Spicy Asian Lemon Chicken with Bok Choy (Vegan)
Serves 2 with rice or noodles
Cooked rice or noodles for two
5 heads bok choy – ends cut off & washed
9 oz vegan chicken
Zest & juice of 1 lemon (at least 3 TBS lemon juice)
1 tsp ground coriander
1-3 tsp crushed red pepper (spice to your tolerance level)
Pinch of salt
1 TBS olive oil
1 cup vegetable stock
1 TBS sesame oil
1-3 tsp sriracha (to suit your heat tolerance)
4 garlic cloves – minced
2 tsp soy sauce
1 TBS cornstarch dissolved (whisked) into 1/4 cup warm water
Cook your rice or noodles.
Toss the chicken with the lemon zest, coriander, crushed red pepper & salt. Set aside.
Over med-high, heat the olive oil & brown the faux chicken. Feel free to cube it up in the pan – or leave it in strips. When browned a bit – put it on a plate & set aside.
Add the stock to the pan & bring to a boil. Lower heat a bit & add the bok choy. Steam for about 3-4 minutes & put it on the plate with the chicken.

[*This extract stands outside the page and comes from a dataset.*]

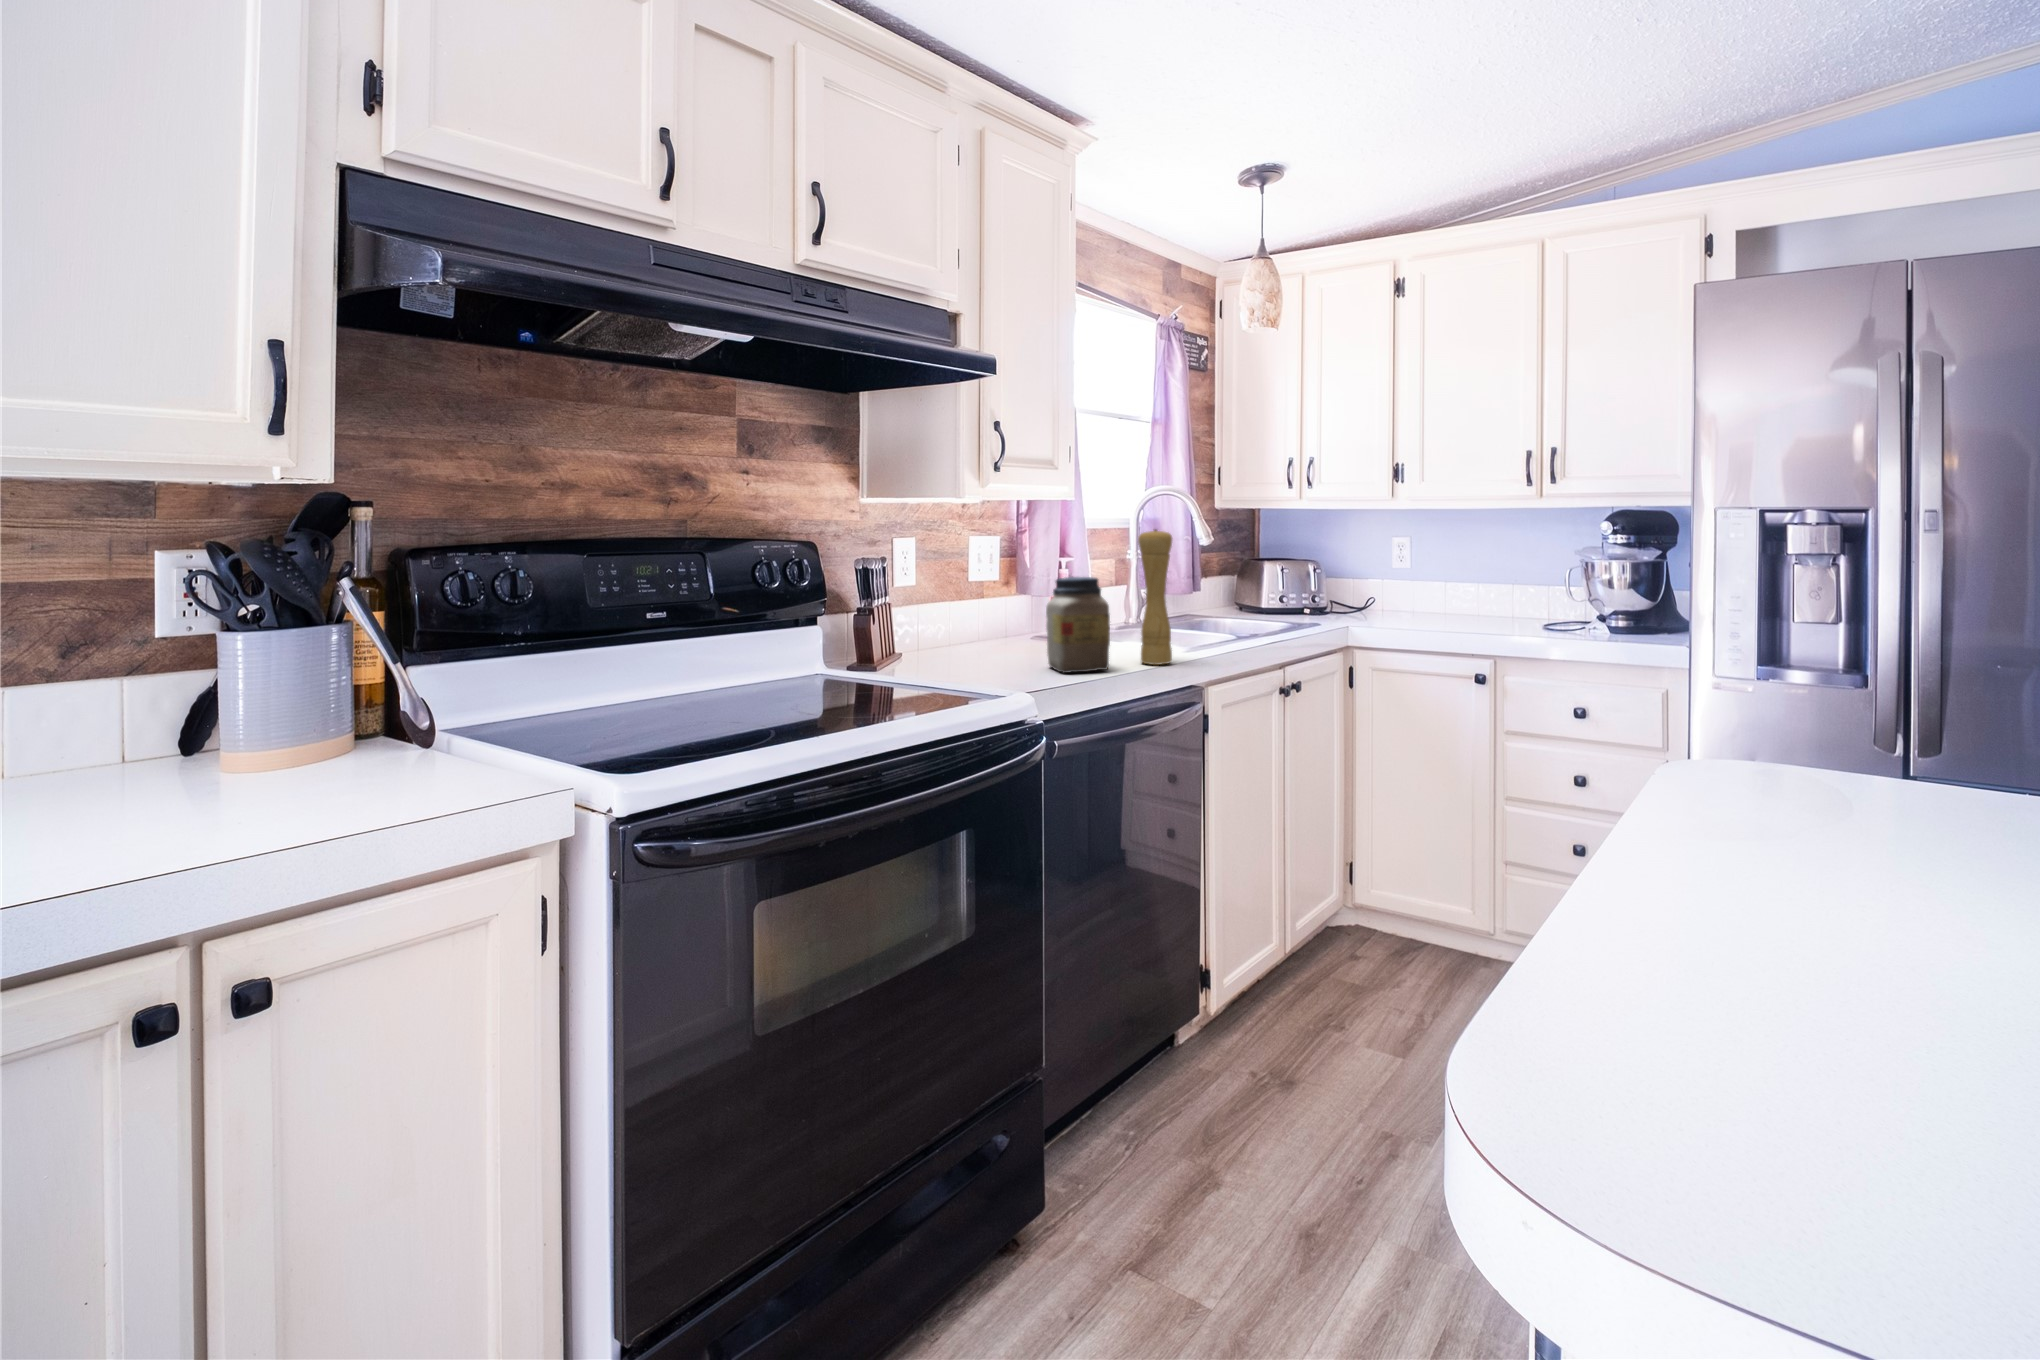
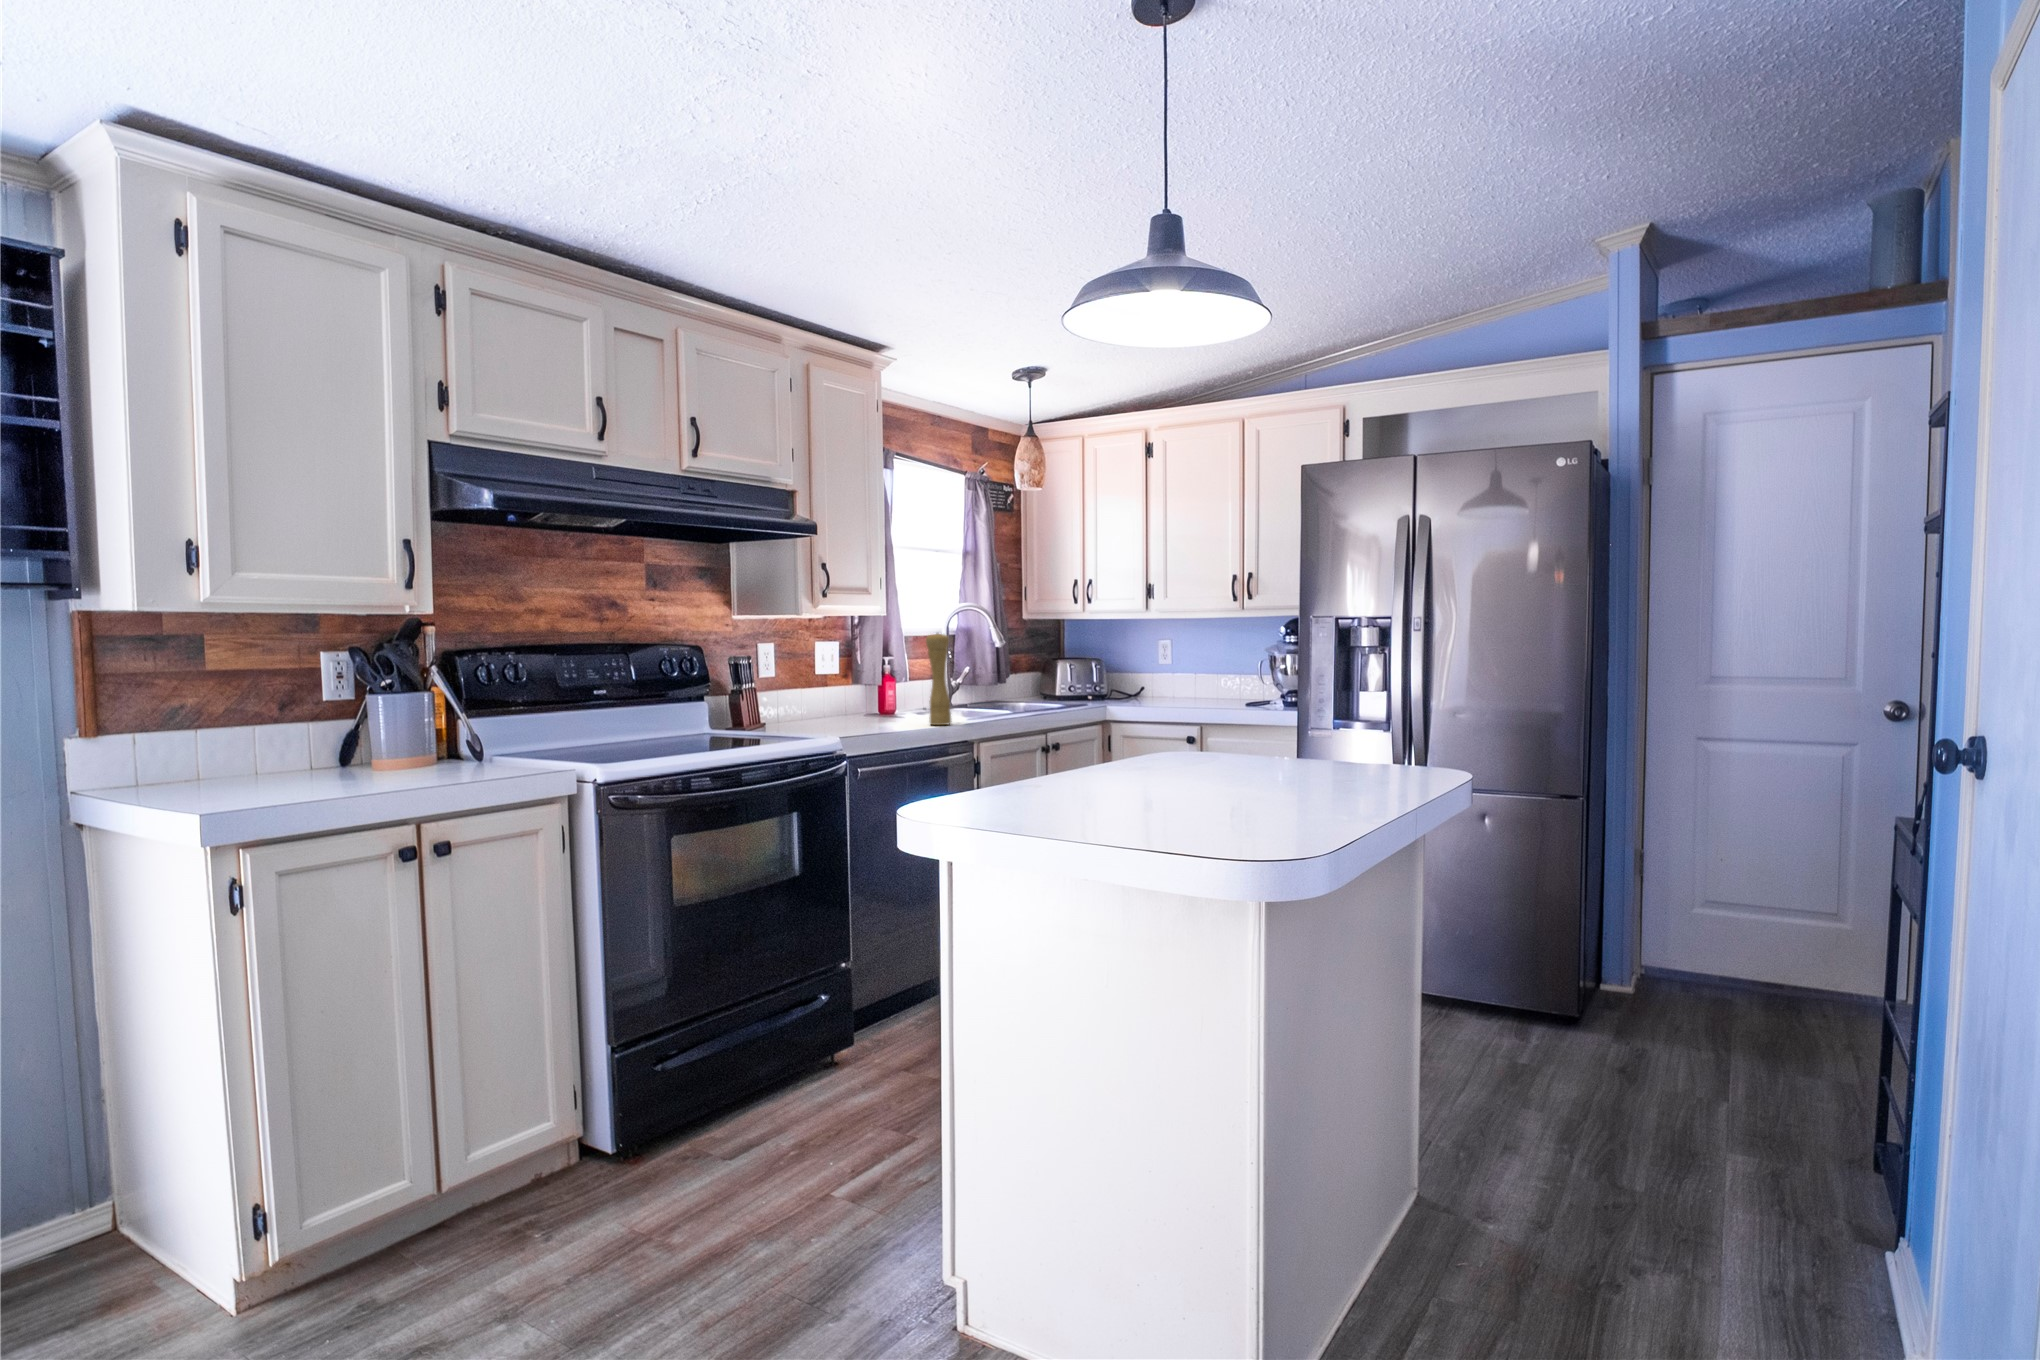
jar: present [1046,577,1110,673] -> none [861,666,904,731]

Return the stock to a boil. Add the sesame oil, garlic, soy sauce & sriracha. Then add the cornstarch dissolved in water. Boil until it thickens – a few minutes. Lower heat to lowest setting or turn it off.
Now – plate it up layering some rice then bok choy & then chicken & then generously douse the contents of each plate with the lemon glaze.
Serve with lemon wedges – or not. Your call. ENJOY!